━━━━━ Estratto fornito ━━━━━

Quali sono le “opere delle tenebre”? Al dire di Paolo sono: ubriachezze, impurità, contese, gelosie, ma anche dimenticanza di Dio, tradimento, furto, omicidio, superbia, ira, disprezzo dell’altro; e ancora: materialismo, consumismo, edonismo, vanità.
Opera delle tenebre è anche la facilità con cui spesso seguiamo qualsiasi programma televisivo o navighiamo su internet, con cui leggiamo certi giornali, o vediamo certi film, o sfoggiamo certi abbigliamenti.
Noi, al momento del battesimo, per bocca dei nostri padrini, abbiamo accettato di voler morire con Cristo al peccato quando, per tre volte, abbiamo decretato di voler rinunciare al demonio e alle sue seduzioni. Oggi non si ama parlare del demonio, si preferisce dimenticarlo e dire che non esiste, eppure c’è e continua a fomentare guerre, stragi, violenze d’ogni genere.

━━━━━

**Mettiti alla prova**
Rispondi a queste domande sul brano delle opere delle tenebre:
1. Secondo il brano, chi elenca le "opere delle tenebre"?
2. Per bocca di chi, al momento del battesimo, abbiamo accettato di voler morire con Cristo al peccato?
3. Per quante volte abbiamo decretato di voler rinunciare al demonio e alle sue seduzioni?
L'elenco non serve per lo svolgimento.

━━━━━ Elenco dei dati ━━━━━

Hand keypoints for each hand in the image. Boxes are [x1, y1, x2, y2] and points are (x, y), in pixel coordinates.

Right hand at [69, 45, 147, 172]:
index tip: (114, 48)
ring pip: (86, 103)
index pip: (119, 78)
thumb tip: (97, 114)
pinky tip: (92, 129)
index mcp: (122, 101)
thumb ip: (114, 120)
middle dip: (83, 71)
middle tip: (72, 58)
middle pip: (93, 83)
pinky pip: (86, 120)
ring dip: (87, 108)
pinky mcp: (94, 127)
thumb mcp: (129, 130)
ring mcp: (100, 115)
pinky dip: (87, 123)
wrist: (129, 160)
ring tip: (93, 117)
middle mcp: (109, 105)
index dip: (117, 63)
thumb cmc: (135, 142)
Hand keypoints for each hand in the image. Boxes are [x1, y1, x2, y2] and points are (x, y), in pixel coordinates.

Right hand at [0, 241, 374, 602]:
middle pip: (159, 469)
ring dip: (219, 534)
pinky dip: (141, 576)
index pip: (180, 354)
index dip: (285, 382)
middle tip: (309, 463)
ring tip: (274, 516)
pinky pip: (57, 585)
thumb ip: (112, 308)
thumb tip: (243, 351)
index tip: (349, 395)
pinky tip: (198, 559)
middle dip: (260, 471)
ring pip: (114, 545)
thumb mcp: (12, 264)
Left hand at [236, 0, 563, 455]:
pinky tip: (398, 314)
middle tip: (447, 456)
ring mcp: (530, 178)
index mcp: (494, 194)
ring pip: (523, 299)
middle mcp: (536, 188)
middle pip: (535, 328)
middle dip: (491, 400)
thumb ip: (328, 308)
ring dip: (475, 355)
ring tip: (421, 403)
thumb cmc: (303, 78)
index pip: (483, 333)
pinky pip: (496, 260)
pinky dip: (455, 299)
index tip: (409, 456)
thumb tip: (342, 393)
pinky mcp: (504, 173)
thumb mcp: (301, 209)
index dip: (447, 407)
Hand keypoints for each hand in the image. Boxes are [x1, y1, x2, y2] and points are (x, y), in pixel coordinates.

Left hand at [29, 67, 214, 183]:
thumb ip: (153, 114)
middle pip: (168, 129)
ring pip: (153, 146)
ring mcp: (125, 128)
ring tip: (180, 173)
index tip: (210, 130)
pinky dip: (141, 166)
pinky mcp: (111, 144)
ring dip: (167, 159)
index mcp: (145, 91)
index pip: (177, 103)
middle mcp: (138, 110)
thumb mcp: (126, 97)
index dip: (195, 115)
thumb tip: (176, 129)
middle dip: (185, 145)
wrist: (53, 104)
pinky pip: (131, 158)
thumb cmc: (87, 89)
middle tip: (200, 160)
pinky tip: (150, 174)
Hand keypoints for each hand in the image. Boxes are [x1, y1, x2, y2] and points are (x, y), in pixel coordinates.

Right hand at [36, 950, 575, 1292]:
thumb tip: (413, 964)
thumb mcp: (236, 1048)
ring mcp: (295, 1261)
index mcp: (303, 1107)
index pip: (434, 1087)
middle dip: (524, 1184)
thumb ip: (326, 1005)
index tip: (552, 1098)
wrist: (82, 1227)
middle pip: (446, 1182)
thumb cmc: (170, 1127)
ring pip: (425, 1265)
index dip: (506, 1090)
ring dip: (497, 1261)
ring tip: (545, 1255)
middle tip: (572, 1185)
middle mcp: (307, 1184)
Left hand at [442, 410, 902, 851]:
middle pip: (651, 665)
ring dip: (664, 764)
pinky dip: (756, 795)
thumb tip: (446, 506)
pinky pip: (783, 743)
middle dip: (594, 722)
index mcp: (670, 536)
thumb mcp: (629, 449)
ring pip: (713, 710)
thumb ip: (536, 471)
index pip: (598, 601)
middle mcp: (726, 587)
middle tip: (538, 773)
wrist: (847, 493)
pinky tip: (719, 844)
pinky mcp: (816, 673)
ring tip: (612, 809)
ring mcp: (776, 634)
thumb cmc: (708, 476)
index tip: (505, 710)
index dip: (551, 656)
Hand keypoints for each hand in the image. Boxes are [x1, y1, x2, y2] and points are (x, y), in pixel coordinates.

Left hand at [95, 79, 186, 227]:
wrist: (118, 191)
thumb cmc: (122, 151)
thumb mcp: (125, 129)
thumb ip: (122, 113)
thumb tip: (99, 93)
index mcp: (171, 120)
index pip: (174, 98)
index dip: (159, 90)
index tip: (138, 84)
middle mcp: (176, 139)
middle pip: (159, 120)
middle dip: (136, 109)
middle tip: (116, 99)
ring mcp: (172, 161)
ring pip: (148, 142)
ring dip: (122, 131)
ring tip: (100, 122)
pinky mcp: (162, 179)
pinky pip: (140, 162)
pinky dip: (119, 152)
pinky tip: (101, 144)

━━━━━

**Risultato dell'esercizio**
1. Paolo.
2. Per bocca dei nostri padrini.
3. Per tre volte.